I am still grateful for my time working as a Medical Officer at Mai Mangeshkar Hospital, Pune… those days shaped a lot of how I see patient care now. It was busy, sometimes overwhelming, but it gave me solid hands-on experience across so many cases—acute emergencies one moment, long-term chronic issues the next. I was part of multiple departments, working side by side with specialists, nurses, support staff… you really learn the value of a team when you’re in the middle of it all.

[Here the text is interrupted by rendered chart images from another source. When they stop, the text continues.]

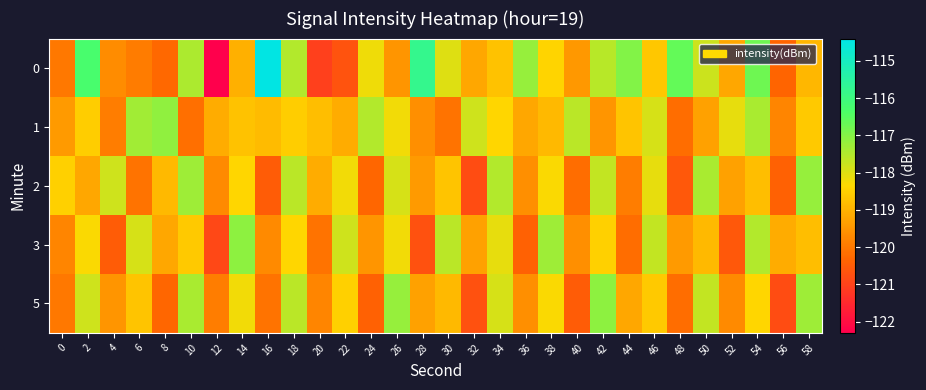

Reading left to right, list all the values displayed in this chart.

0: 0=-120.0	2=-116.3	4=-119.7	6=-120.0	8=-120.3	10=-117.4	12=-122.3	14=-119.0	16=-114.4	18=-117.5	20=-121.1	22=-120.7	24=-118.2	26=-119.5	28=-115.8	30=-118.0	32=-119.2	34=-118.7	36=-117.2	38=-118.4	40=-119.4	42=-117.6	44=-117.0	46=-118.6	48=-116.6	50=-117.8	52=-119.2	54=-116.8	56=-120.3	58=-118.9
1: 0=-119.4	2=-118.6	4=-119.9	6=-117.3	8=-117.1	10=-120.1	12=-119.1	14=-118.7	16=-118.9	18=-118.5	20=-118.8	22=-119.1	24=-117.5	26=-118.2	28=-119.6	30=-120.1	32=-117.8	34=-118.4	36=-119.2	38=-118.9	40=-117.6	42=-119.5	44=-118.7	46=-117.9	48=-120.2	50=-119.3	52=-118.1	54=-117.4	56=-119.8	58=-118.6
2: 0=-118.5	2=-119.2	4=-117.8	6=-120.1	8=-118.9	10=-117.3	12=-119.7	14=-118.4	16=-120.5	18=-117.6	20=-119.1	22=-118.2	24=-120.3	26=-117.9	28=-119.4	30=-118.7	32=-120.8	34=-117.5	36=-119.6	38=-118.3	40=-120.2	42=-117.7	44=-119.9	46=-118.1	48=-120.6	50=-117.4	52=-119.3	54=-118.8	56=-120.4	58=-117.2
3: 0=-119.8	2=-118.3	4=-120.5	6=-117.9	8=-119.2	10=-118.6	12=-120.9	14=-117.1	16=-119.7	18=-118.4	20=-120.1	22=-117.8	24=-119.5	26=-118.2	28=-120.7	30=-117.6	32=-119.3	34=-118.1	36=-120.4	38=-117.3	40=-119.6	42=-118.5	44=-120.2	46=-117.7	48=-119.4	50=-118.9	52=-120.6	54=-117.5	56=-119.1	58=-118.8
5: 0=-120.0	2=-117.8	4=-119.5	6=-118.7	8=-120.3	10=-117.4	12=-119.9	14=-118.2	16=-120.1	18=-117.6	20=-119.8	22=-118.5	24=-120.4	26=-117.2	28=-119.3	30=-118.9	32=-120.7	34=-117.9	36=-119.6	38=-118.3	40=-120.5	42=-117.1	44=-119.2	46=-118.6	48=-120.2	50=-117.7	52=-119.7	54=-118.4	56=-120.8	58=-117.3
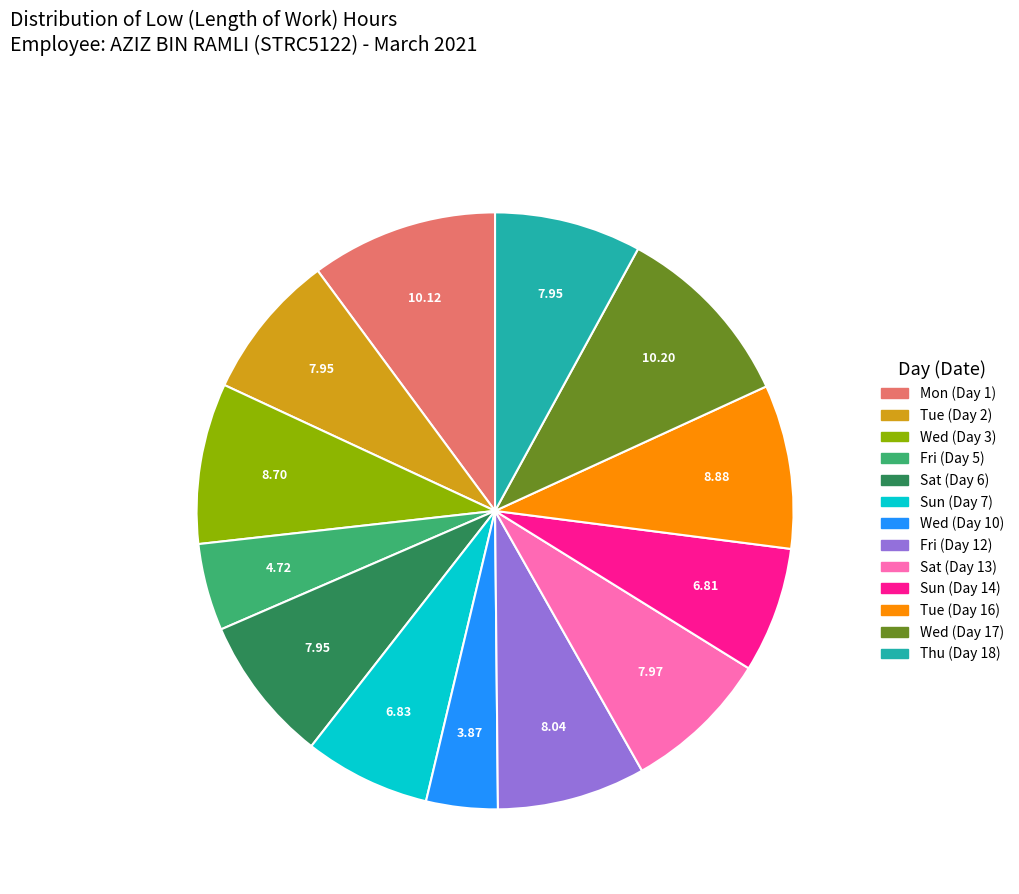

How many slices are in this pie chart?

13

My role was a mix of diagnosing, treatment planning, monitoring progress, and making those quick, on-the-spot calls in emergencies (which honestly used to get my heart racing, but in a good way). Outpatient and inpatient care felt like two different worlds but equally important—one about immediate relief, the other about steady recovery. I handled patient assessments, managed sudden critical situations, and made sure follow-ups were actually meaningful instead of just a box ticked. There were late nights, early mornings, and some tough calls, but also those moments when a patient’s condition started improving and you knew you did something right. That whole experience didn’t just polish my diagnostic skills, it taught me how to balance clinical precision with actual human empathy. Because no matter how advanced your knowledge is, if a patient doesn’t feel heard or cared for, the treatment is only half-effective. Now in my Ayurvedic practice, I carry that same mix—efficiency from a clinical setting and the kind of compassion that doesn’t get rushed. I think that’s what really stays with me from those hospital days, and probably will forever.